EXERCISE INPUT:

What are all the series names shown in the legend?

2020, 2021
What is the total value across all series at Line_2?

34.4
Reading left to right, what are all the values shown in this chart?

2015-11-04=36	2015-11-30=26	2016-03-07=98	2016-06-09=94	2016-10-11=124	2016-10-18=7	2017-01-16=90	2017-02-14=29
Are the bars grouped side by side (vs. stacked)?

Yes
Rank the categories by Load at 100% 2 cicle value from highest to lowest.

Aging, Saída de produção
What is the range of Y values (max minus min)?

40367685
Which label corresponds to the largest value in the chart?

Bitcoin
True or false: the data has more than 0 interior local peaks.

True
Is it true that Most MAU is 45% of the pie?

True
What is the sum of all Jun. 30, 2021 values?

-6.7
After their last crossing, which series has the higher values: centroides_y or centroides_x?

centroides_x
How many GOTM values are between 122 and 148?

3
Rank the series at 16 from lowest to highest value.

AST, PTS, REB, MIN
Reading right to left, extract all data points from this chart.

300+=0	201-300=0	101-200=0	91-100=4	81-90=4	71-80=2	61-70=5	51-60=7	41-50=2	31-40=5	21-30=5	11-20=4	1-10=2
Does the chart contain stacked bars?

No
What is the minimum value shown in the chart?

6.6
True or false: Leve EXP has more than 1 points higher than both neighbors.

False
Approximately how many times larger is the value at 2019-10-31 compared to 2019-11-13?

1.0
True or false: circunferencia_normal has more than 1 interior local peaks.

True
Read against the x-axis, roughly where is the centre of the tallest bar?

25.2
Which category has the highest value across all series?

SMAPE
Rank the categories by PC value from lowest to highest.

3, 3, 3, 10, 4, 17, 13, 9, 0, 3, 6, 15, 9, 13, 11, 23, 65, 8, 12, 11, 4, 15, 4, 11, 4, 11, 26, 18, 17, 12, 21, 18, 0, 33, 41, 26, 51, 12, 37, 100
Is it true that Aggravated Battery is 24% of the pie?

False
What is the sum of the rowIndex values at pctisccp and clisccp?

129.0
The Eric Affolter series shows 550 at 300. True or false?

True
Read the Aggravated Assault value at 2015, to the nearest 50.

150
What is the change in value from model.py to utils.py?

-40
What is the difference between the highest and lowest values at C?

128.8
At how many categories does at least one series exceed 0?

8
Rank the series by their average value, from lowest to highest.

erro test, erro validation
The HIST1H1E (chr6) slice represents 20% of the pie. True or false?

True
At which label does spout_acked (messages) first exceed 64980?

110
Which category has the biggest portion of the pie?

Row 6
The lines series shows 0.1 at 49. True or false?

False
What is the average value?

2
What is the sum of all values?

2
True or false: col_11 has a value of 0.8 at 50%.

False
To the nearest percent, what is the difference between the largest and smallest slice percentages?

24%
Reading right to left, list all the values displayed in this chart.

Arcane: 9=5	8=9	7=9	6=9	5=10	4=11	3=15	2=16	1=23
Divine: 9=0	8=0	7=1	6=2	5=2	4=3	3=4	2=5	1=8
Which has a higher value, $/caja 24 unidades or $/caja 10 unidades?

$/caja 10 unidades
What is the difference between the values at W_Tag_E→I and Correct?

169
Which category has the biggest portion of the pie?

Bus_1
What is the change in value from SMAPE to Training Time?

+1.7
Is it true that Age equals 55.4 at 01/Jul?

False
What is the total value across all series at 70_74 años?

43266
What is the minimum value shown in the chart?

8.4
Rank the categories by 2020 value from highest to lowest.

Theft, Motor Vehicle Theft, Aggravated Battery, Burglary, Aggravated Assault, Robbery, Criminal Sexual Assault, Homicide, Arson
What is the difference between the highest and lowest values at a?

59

TASK STATEMENT: Rewrite the entries starting at the first one and ending at the line containing "Reading left to", replacing "total value" with "combined value" and leaving everything else in those lines unchanged.

ANSWER TO THIS TASK:
What are all the series names shown in the legend?

2020, 2021
What is the combined value across all series at Line_2?

34.4
Reading left to right, what are all the values shown in this chart?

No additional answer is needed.